Large MoE class: North vs Qwen 3.6 35B-A3B vs Gemma 4 26B
North belongs in the large local tier, where the question is whether a heavier model gives better routing than the older large MoE candidates.
| Model | Parsed calls | Exact | Name | Median latency |
|---|---|---|---|---|
| Qwen 3.6 35B-A3B | 90/100 | 18% | 38% | 10.3s |
| Gemma 4 26B-A4B | 87/100 | 13% | 30% | 1.4s |
| DiffusionGemma 26B-A4B vLLM | 79/100 | 10% | 26% | 0.35s |
| North Mini Code Q4 | 93/100 | 9% | 24% | 3.2s |
North is operationally promising because it loaded, fit, and produced parseable actions after the --skip-chat-parsing workaround. But it does not beat the older large local models on first-action quality. Qwen 3.6 35B-A3B remains the large-tier action-selection reference. Gemma 4 26B-A4B still has better strict routing quality than DiffusionGemma in this saved replay, but DiffusionGemma is the speed outlier: 0.35s median versus 1.4s for Gemma 26B and 10.3s for Qwen 35B.

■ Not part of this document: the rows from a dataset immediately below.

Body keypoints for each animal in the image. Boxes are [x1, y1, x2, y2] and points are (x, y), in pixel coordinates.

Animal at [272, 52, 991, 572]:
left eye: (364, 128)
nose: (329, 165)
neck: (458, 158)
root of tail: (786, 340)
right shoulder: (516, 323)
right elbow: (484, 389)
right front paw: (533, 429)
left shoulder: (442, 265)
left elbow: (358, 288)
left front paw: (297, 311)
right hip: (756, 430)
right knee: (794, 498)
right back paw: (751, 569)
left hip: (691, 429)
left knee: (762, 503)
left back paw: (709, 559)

That Qwen latency should not be read as the final word on the model. At roughly ten seconds it is much slower than Gemma 4 26B's one-second-ish run and DiffusionGemma's sub-second warmed vLLM path, but I still think there is room to improve Qwen 3.6 35B-A3B with a better vLLM configuration. The quality signal is strong enough that the serving stack deserves more tuning before we treat the latency gap as permanent.

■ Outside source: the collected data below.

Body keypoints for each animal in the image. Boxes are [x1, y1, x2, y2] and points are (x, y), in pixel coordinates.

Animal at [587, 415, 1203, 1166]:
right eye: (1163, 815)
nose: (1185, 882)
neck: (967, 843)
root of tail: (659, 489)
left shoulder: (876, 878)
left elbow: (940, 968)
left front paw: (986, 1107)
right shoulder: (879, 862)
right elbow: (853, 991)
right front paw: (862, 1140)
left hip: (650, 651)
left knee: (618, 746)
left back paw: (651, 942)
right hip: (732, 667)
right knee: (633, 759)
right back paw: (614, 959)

The new models did not beat the earlier leaders on strict first-action accuracy. Their stronger signal is operational: DiffusionGemma is genuinely fast through vLLM and vision-capable, Gemma 4 12B Coder is light and parseable, and North Mini Code is heavy but also parseable once its native action format is allowed through. All three need prompt work before they can challenge the older Qwen, MiniMax, Sonnet, or Nemotron runs on action selection.